When you say she's coming back: Coming back where exactly? To the place you share with roommates, or your parents house?

You shouldn't have to have anything to do with her, if you don't want to. .


----------



## Blue Dino (Aug 17, 2013)

rehemazakari said:


> my parents having had enough of me crying and talking about random **** that happened in the past.
> 
> My parents and grandparents have asked me for years if someone molested me and I have always said no.


Are there reasons why you wouldn't wanna share it with your parents and grandparents? Fear of family turmoil if you fessed up about your cousin?

It's good that you have told at least a few people you can trust about it. More people you share it with, the lighter the burden it probably will be, but make sure it is people you trust and you can emotionally benefit from when you do. But since I have never gone through what you have, my advice probably won't hold too much weight.

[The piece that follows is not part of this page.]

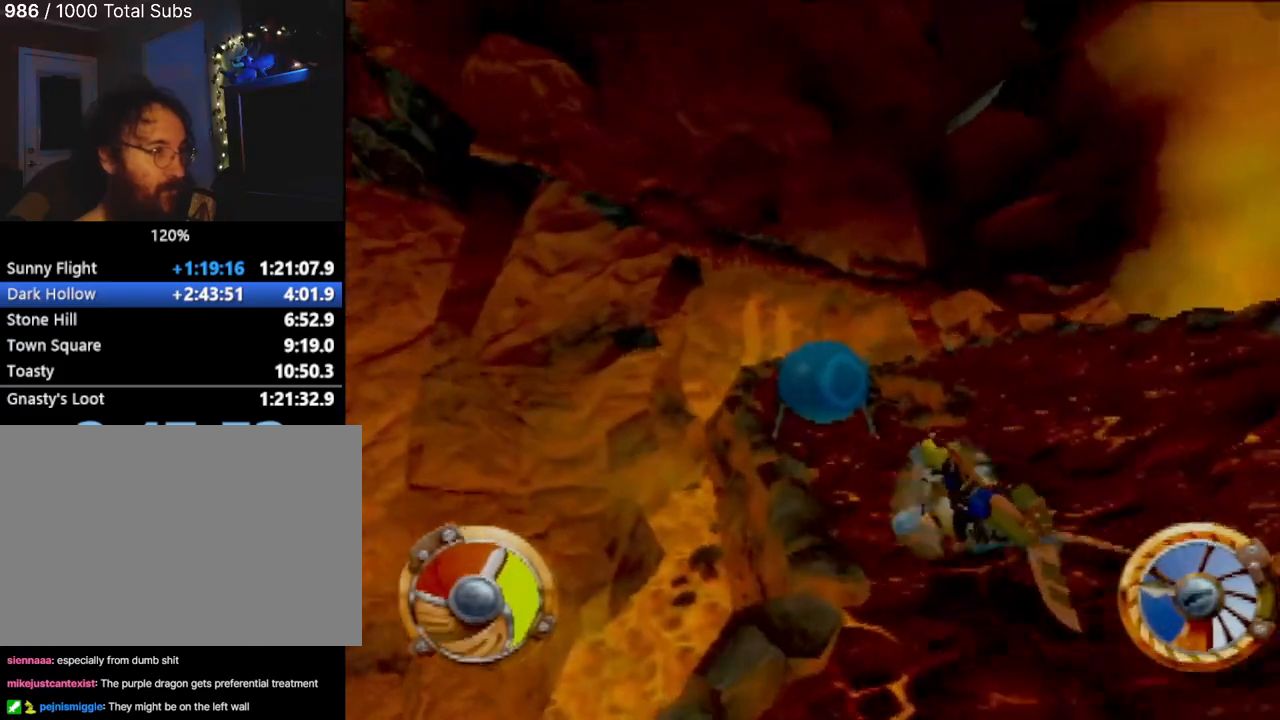
{"buttons": ["CROSS"], "left_stick": "right", "events": [[17, "left_stick", "center"], [233, "left_stick", "right"]]}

Good luck and continue stay strong.


----------



## Hikikomori2014 (Sep 8, 2014)

kill the secret. Let it out.
Your family and police should know


----------



## ManuelVinn (Jun 14, 2012)

she have no conscious or guilt about what she did to you, what a pig, showing up like this like nothing happened.

I bet she was smiling and laughing and expecting you to do the same


----------



## rehemazakari (Apr 7, 2014)

She is coming back to NC from Ohio something about her daughters birthday or something. Her father, my uncle lives here already and she wants to come here


----------



## theinsomniac (Jan 17, 2015)

I'm a little confused why your friends would joke that you dont enjoy seeing females naked and being touched by them. Isn't it a norm that straight females don't enjoy this???? 

Anyway, I'm sorry to hear about all this. What she did is terrible and I could never understand how these molesters are so shameless to come around and show their face around you knowing what they did. It must be difficult to tell anyone but I really think you should tell your family. You don't have to suffer through this alone. They are your parents and they care about you.


----------



## ShadowOnTheWall (Dec 24, 2010)

Hikikomori2014 said:


> kill the secret. Let it out.
> Your family and police should know


Agreed. If you parents asked you if something happened then they are already open to the possibility. You should tell them or this will keep haunting you


----------



## ManuelVinn (Jun 14, 2012)

I think there is a reason for her not hve told yet. The OP´s parentes could be abusive and could be blameshifters and gaslight

People say that when abused people tell about the abuse and are not given support it feels like they are being raped or molested all over again


----------



## 2Milk (Oct 29, 2014)

Talk to her first before telling anyone.


----------



## DeeperUnderstanding (May 19, 2007)

You should definitely confront your parents. If they don't already know.


----------



## sarahferreira (Jan 18, 2015)

I'm so sorry.. I think you should tell someone, being around her will do nothing but hurt you.


----------



## wrongnumber (May 24, 2009)

Since your parents have already suspected something, I think you should tell them, (if you think they'll be receptive and supportive). I also think you should avoid seeing your cousin again so as to minimise getting triggered.


----------



## chaosherz (May 15, 2011)

This is a really difficult situation for you. I can understand why most people say you should say something, but I can also understand why you would want to keep it a secret. You don't want to create drama/rock the boat etc. and it can be an embarrassing thing to talk about, especially with family when it is involving another family member. I'm not going to say you should do one thing or the other, I just hope you can work through this and eventually find a solution.


----------



## losthismarbles (Jul 5, 2014)

Wow I wouldn't be able to stand being anywhere near someone who did that to me. Why do you have to be around her? Tell your parents they seem to already be receptive to the idea if they asked you if someone did that to you.


----------